El agua vale más que el oro

Por Vanina Bredael.

A casi un año del derrame de cianuro que contaminó más de un millón de litros de agua de cinco ríos distintos en la provincia de San Juan, la compañía Barrick Gold que explota los recursos de la mina Veladero, anunció el pasado 12 de septiembre un nuevo incidente medioambiental, aunque éste había ocurrido cuatro días antes de que la empresa diera a conocer el episodio.

Si bien desde la minera afirman que el hecho no afectó ningún curso de agua, la demora y el ocultamiento de información deliberado que caracterizó a ambos incidentes impide confiar en que esto sea así, y pone a quienes viven en las zonas aledañas, sobre todo a los vecinos de Jáchal, en una situación de profunda desesperación.

Lo ocurrido nos genera, además de preocupación, una serie de cuestionamientos que como ciudadanos es importante plantearnos. Entre ellas, la que requiere una respuesta inmediata es a su vez la que más controversias genera, ¿qué hacer con Veladero?

Teniendo en cuenta el anterior derrame, podemos decir que multar a la compañía no es una respuesta efectiva. El monto aplicado en el año 2015 fue de $146.696.000, lo cual para el ambientalista Jofré representa un valor insignificante de menos del 0,1% de la recaudación total de Barrick Gold Argentina, que es de aproximadamente 10 mil millones de dólares. A pesar de esto, cabe recordar que no hay cantidad suficiente de dinero que pueda remediar la contaminación de los ríos ni la angustia de quienes están en contacto con ellos.

Cerrar la mina parecería ser una solución inmediata y fácil de llevar a cabo, pero no lo es. Según un informe publicado en el año 2014 de la Universidad Tecnológica Nacional (UTN), Veladero no sólo significó para San Juan el 28,6% del Producto Bruto Geográfico y el 70% de las exportaciones de la provincia en el período 2009-2013, sino que implica 3.500 puestos de trabajo.  Por lo tanto, la mina tiene un peso muy relevante para la economía sanjuanina que sería difícil de suplir.

Sin embargo, aunque el estudio mencionado muestra que los índices provinciales presentan mejoras desde el 2004, año en que la mina empezó a construirse, muchos vecinos de Jáchal denuncian que ninguna de las promesas de desarrollo y mejoras en la calidad de vida se han cumplido y, ante la nueva muestra de daño ambiental que produce la actividad minera, llevaron a cabo diversas protestas pidiendo el cierre de Veladero.
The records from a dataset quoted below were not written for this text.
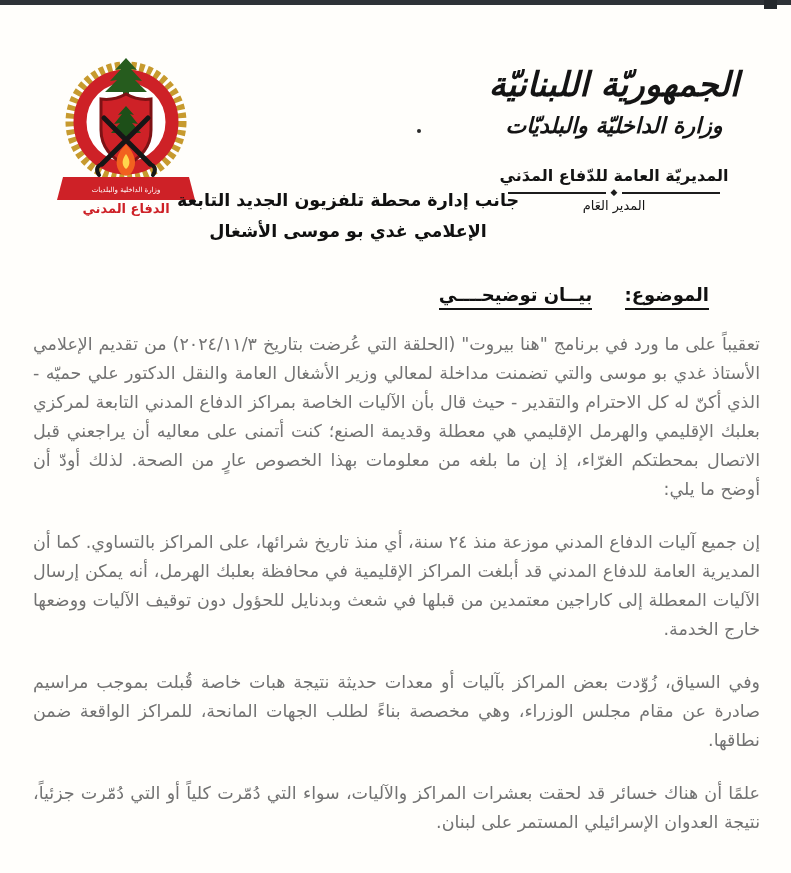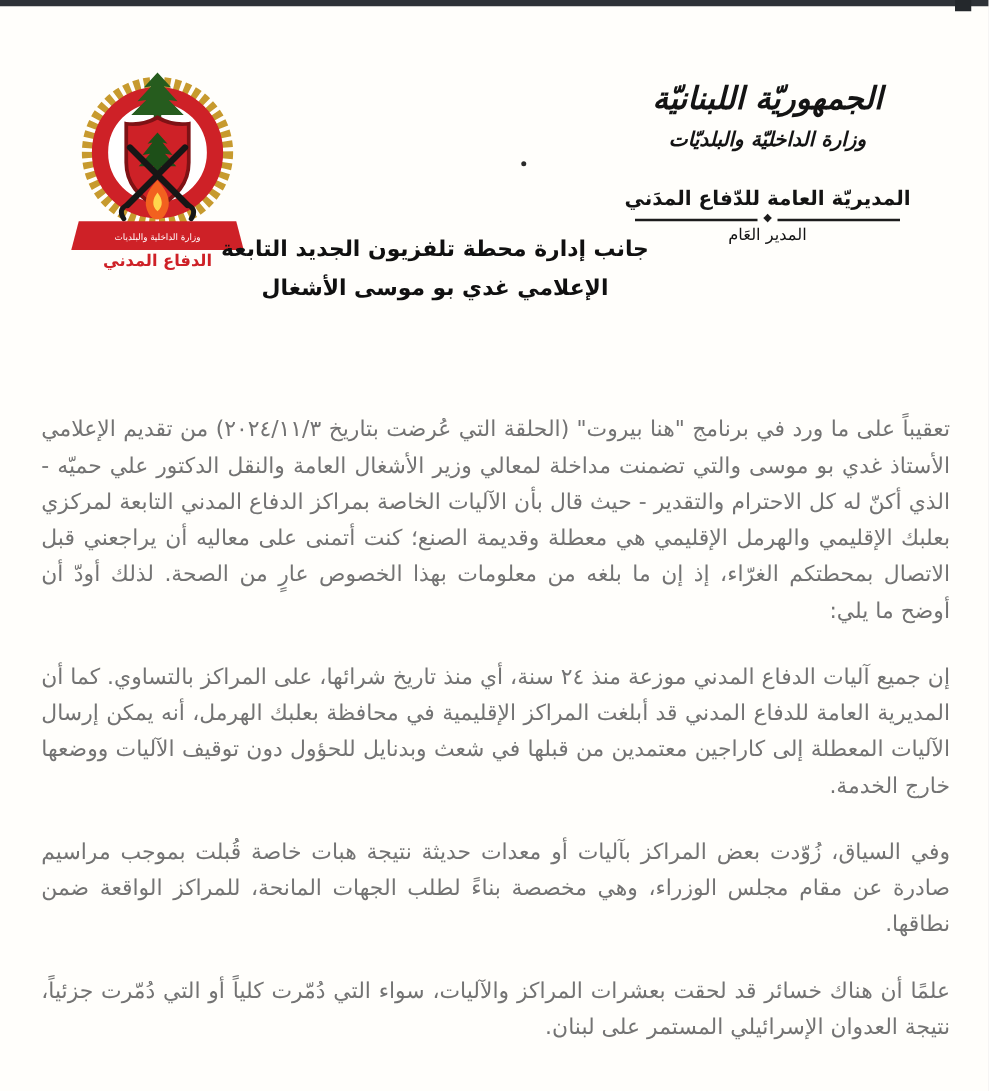--- a/index.html
+++ b/index.html
@@ -14,22 +14,22 @@
     color:#161616;
   }
   .top-bar{position:absolute;top:0;left:0;width:791px;height:5px;background:#2e3237;}
   .corner-blob{position:absolute;top:0;right:14px;width:13px;height:9px;background:#24282c;}
 
   
   .logo{position:absolute;top:54px;left:56px;width:140px;height:162px;}
 
   
   .gov-header{position:absolute;top:64px;right:24px;width:306px;text-align:center;color:#141414;}
-  .gov-republic{font-size:25px;font-weight:bold;font-style:italic;}
-  .gov-ministry{font-size:16px;font-weight:bold;font-style:italic;margin-top:9px;}
+  .gov-republic{font-size:34px;font-weight:bold;font-style:italic;}
+  .gov-ministry{font-size:22px;font-weight:bold;font-style:italic;margin-top:9px;}
   .gov-directorate{font-size:16px;font-weight:bold;margin-top:28px;}
   .gov-divider{display:flex;align-items:center;justify-content:center;gap:5px;margin:3px auto 1px;width:212px;}
   .gov-divider .line{flex:1;height:2px;background:#1c1c1c;}
   .gov-divider .diamond{font-size:9px;line-height:1;color:#1c1c1c;}
   .gov-director{font-size:13px;font-weight:normal;}
 
   .addressee{position:absolute;top:185px;left:150px;width:396px;text-align:center;
     font-weight:bold;font-size:17.5px;line-height:31px;color:#101010;}
 
   .subject{position:absolute;top:284px;right:82px;font-size:18px;font-weight:bold;color:#101010;}
@@ -89,20 +89,24 @@
       <span class="line"></span>
     </div>
     <div class="gov-director">المدير العَام</div>
   </div>
 
   <div class="addressee">
     <div>جانب إدارة محطة تلفزيون الجديد التابعة</div>
     <div>الإعلامي غدي بو موسى الأشغال</div>
   </div>
 
+  <div class="subject">
+    <span class="subject-label">الموضوع:</span>
+    <span class="subject-value">بيــان توضيحــــي</span>
+  </div>
 
   <div class="body-text">
     <p>تعقيباً على ما ورد في برنامج "هنا بيروت" (الحلقة التي عُرضت بتاريخ ٢٠٢٤/١١/٣) من تقديم الإعلامي الأستاذ غدي بو موسى والتي تضمنت مداخلة لمعالي وزير الأشغال العامة والنقل الدكتور علي حميّه - الذي أكنّ له كل الاحترام والتقدير - حيث قال بأن الآليات الخاصة بمراكز الدفاع المدني التابعة لمركزي بعلبك الإقليمي والهرمل الإقليمي هي معطلة وقديمة الصنع؛ كنت أتمنى على معاليه أن يراجعني قبل الاتصال بمحطتكم الغرّاء، إذ إن ما بلغه من معلومات بهذا الخصوص عارٍ من الصحة. لذلك أودّ أن أوضح ما يلي:</p>
     <p>إن جميع آليات الدفاع المدني موزعة منذ ٢٤ سنة، أي منذ تاريخ شرائها، على المراكز بالتساوي. كما أن المديرية العامة للدفاع المدني قد أبلغت المراكز الإقليمية في محافظة بعلبك الهرمل، أنه يمكن إرسال الآليات المعطلة إلى كاراجين معتمدين من قبلها في شعث وبدنايل للحؤول دون توقيف الآليات ووضعها خارج الخدمة.</p>
     <p>وفي السياق، زُوّدت بعض المراكز بآليات أو معدات حديثة نتيجة هبات خاصة قُبلت بموجب مراسيم صادرة عن مقام مجلس الوزراء، وهي مخصصة بناءً لطلب الجهات المانحة، للمراكز الواقعة ضمن نطاقها.</p>
     <p>علمًا أن هناك خسائر قد لحقت بعشرات المراكز والآليات، سواء التي دُمّرت كلياً أو التي دُمّرت جزئياً، نتيجة العدوان الإسرائيلي المستمر على لبنان.</p>
   </div>
 
   <div class="speck"></div>
 </div>

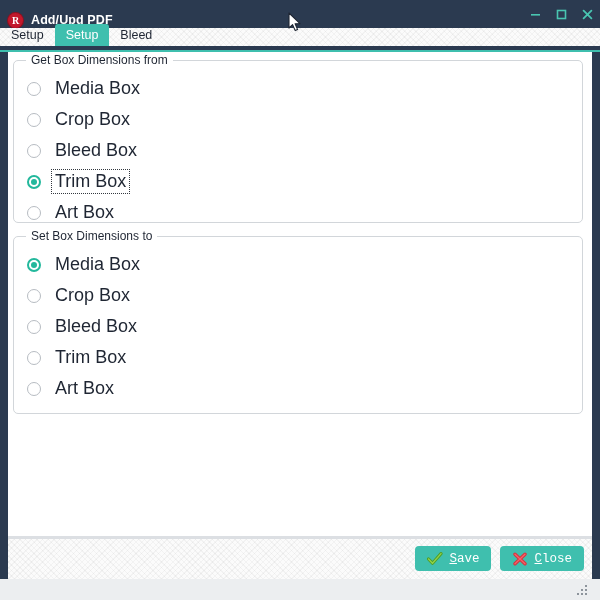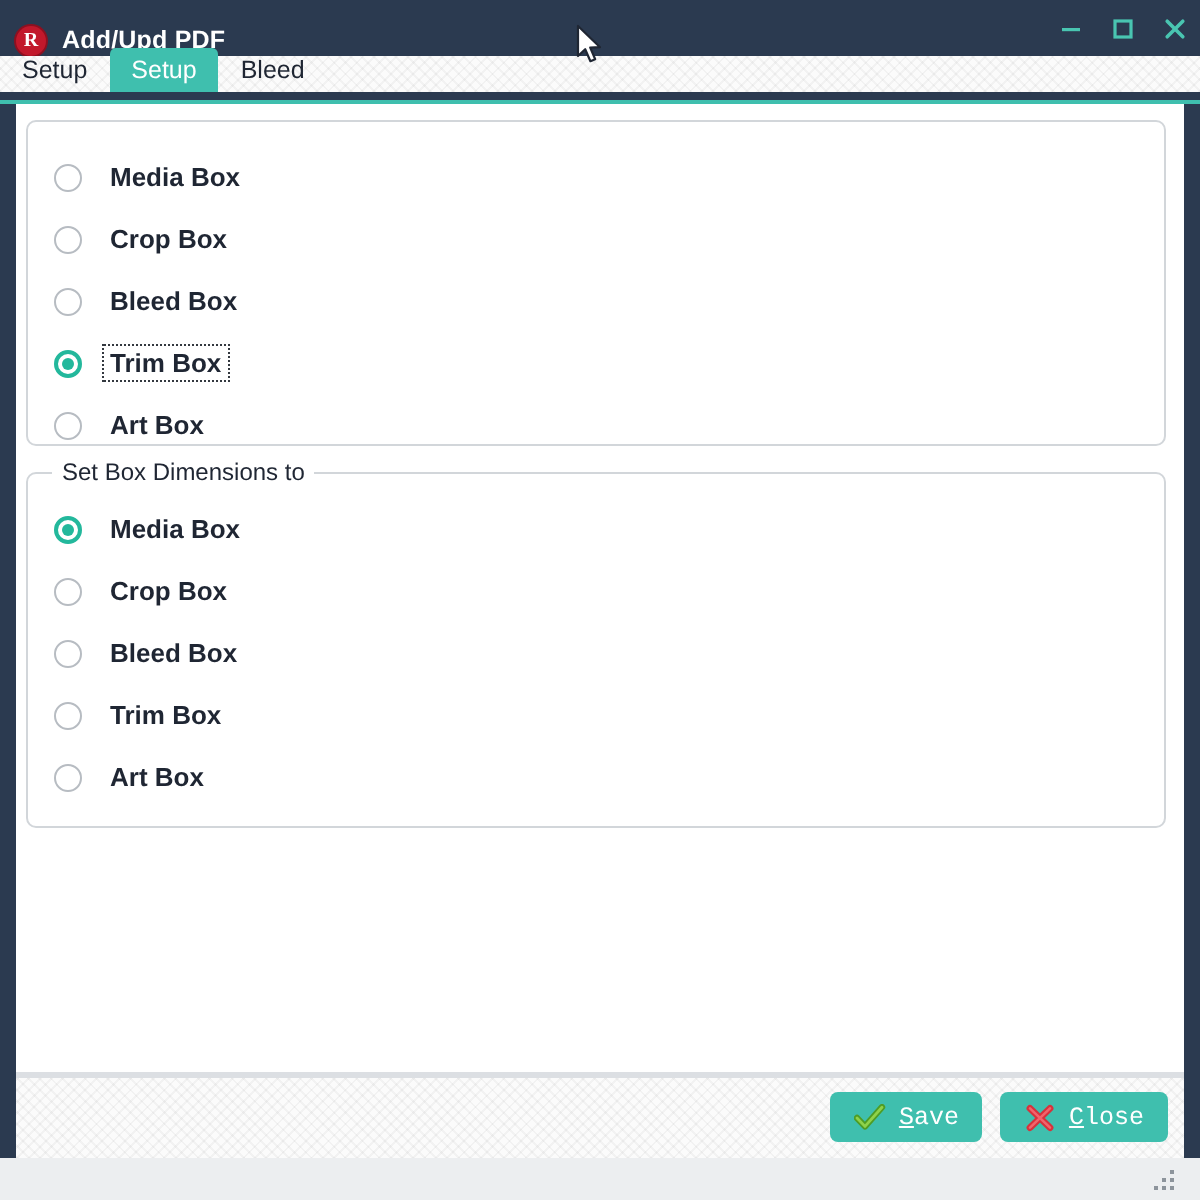--- a/index.html
+++ b/index.html
@@ -183,27 +183,26 @@
   .radio.checked::after {
     content: "";
     position: absolute;
     left: 50%; top: 50%;
     width: 6px; height: 6px;
     margin: -3px 0 0 -3px;
     border-radius: 50%;
     background: #23b89c;
   }
   .radio-label {
-    font-size: 13px;
+    font-size: 18px;
     color: #1f2633;
     margin-left: 10px;
     padding: 1px 3px;
     border: 1px dotted transparent;
     white-space: nowrap;
-    font-weight: bold;
   }
   .radio-row.focused .radio-label {
     border: 1px dotted #33383f;
   }
 
   
   .footer-sep {
     position: absolute;
     left: 8px; top: 536px;
     width: 584px;
@@ -314,20 +313,21 @@
   <div class="tabstrip">
     <div class="tab">Setup</div>
     <div class="tab active">Setup</div>
     <div class="tab">Bleed</div>
   </div>
   <div class="tab-underline"></div>
 
   <div class="content">
 
     <div class="groupbox one">
+      <div class="gb-title">Get Box Dimensions from</div>
       <div class="radio-list">
         <div class="radio-row">
           <span class="radio"></span>
           <span class="radio-label">Media Box</span>
         </div>
         <div class="radio-row">
           <span class="radio"></span>
           <span class="radio-label">Crop Box</span>
         </div>
         <div class="radio-row">

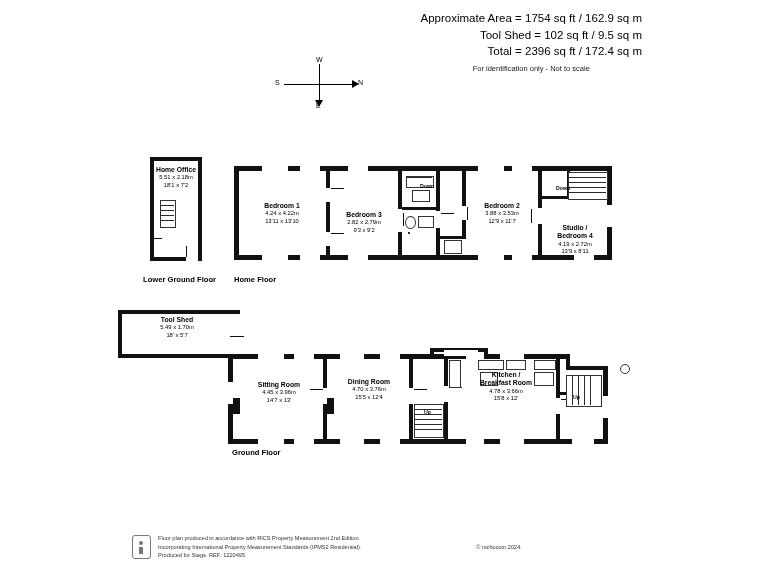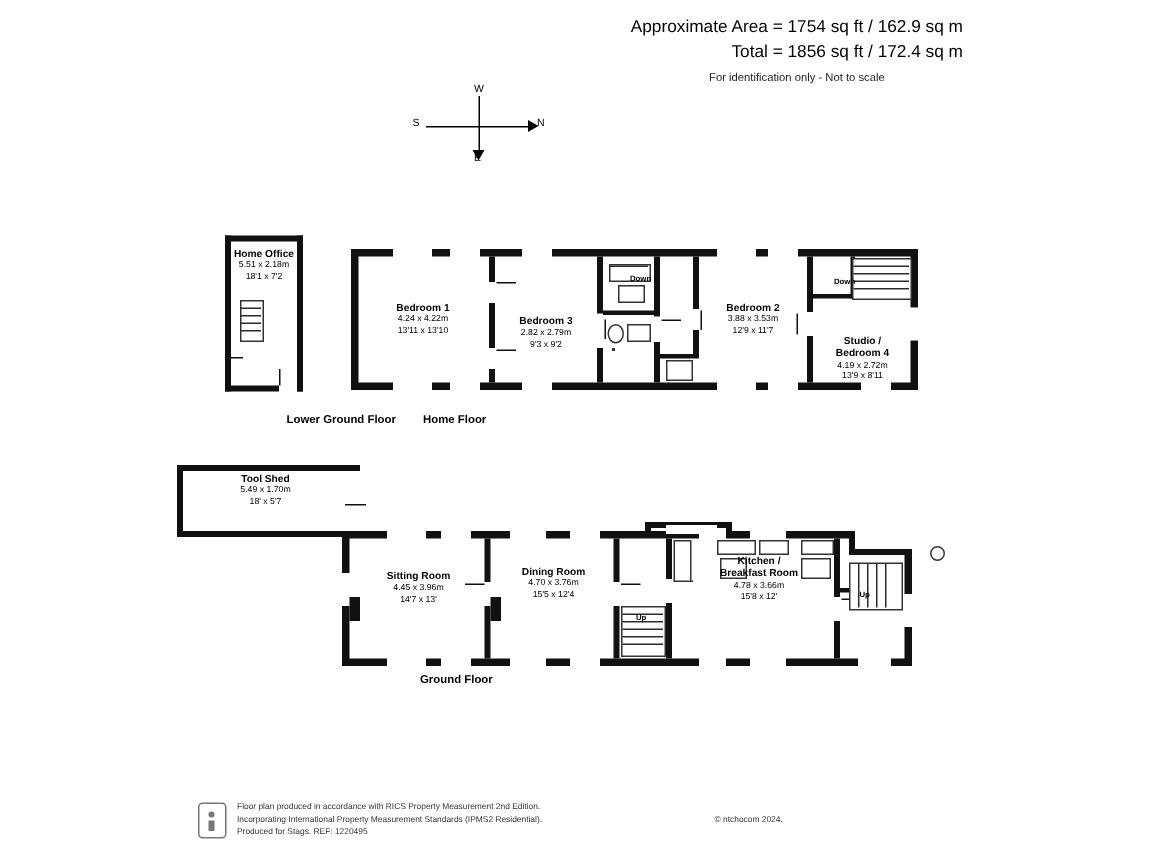--- a/index.html
+++ b/index.html
@@ -120,21 +120,20 @@
   .label .dm {
     font-size: 5.8px;
     display: block;
   }
   .floor-title {
     position: absolute;
     font-size: 7.6px;
     font-weight: bold;
     color: #000;
     white-space: nowrap;
-    margin-left: 48px;
   }
   .tag {
     position: absolute;
     font-size: 5.2px;
     font-weight: bold;
     color: #000;
     white-space: nowrap;
   }
   .stairline {
     position: absolute;
@@ -206,21 +205,22 @@
     align-self: center;
   }
 </style>
 </head>
 <body>
 
 <div class="page">
 
   <div class="header">
     <div class="line">Approximate Area = 1754 sq ft / 162.9 sq m</div>
-    <div class="line">Total = 1856 sq ft / 172.4 sq m</div>
+    <div class="line">Tool Shed = 102 sq ft / 9.5 sq m</div>
+    <div class="line">Total = 2396 sq ft / 172.4 sq m</div>
     <div class="note">For identification only - Not to scale</div>
   </div>
 
   <div class="compass">
     <div class="bar-h"></div>
     <div class="bar-v"></div>
     <div class="arrow-r"></div>
     <div class="arrow-d"></div>
     <div class="lbl lbl-n">N</div>
     <div class="lbl lbl-s">S</div>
Hasta el momento, la empresa Barrick Gold sólo fue obligada a cumplir con algunos requisitos de seguridad que todavía no había completado luego del primer derrame de cianuro, aunque fue suspendida por orden judicial el 15 de septiembre. Sin embargo, la medida fue levantada el pasado martes por un magistrado subrogante luego de que, casualmente, el juez Pablo Oritja comenzara una licencia y la jueza de Paz de Jáchal pidiera una por enfermedad.

Mientras tanto, los vecinos siguen movilizados a la espera de una decisión política que les brinde tranquilidad, a pesar de la aparente poca predisposición de los gobiernos, cualquiera sea su orientación, a enfrentarse a la megaminería.

Podemos observar esto no sólo en la falta de penalidades y controles (más allá de la multa fijada por el primer derrame) que podían aplicar tanto el actual como el anterior gobernador de San Juan, ambos partidarios del Frente Para la Victoria, sino en la quita de retenciones al rubro que el presidente Mauricio Macri del Frente Cambiemos anunció a principios de este año.

Además, cabe mencionar que todavía no pudo tratarse el tema en la Comisión de Minería de la Cámara de Diputados de la Nación, debido a dos suspensiones por parte de su presidente y un encuentro en el que no se alcanzó la cantidad de 11 miembros presentes para obtener quórum.

Mientras la multinacional minera hace lo posible para ocultar información y lo mínimo e indispensable para que le permitan retomar la explotación, sin ningún tipo de preocupación aparente por las condiciones de vida de la población, los funcionarios se escudan en el supuesto “desarrollo” que viene de la mano de la megaminería para no afectar los intereses de estas compañías. A pesar de esto, los vecinos de Jáchal mantienen su protesta y nos recuerdan algo esencial: “el agua (y la vida) vale más que el oro”.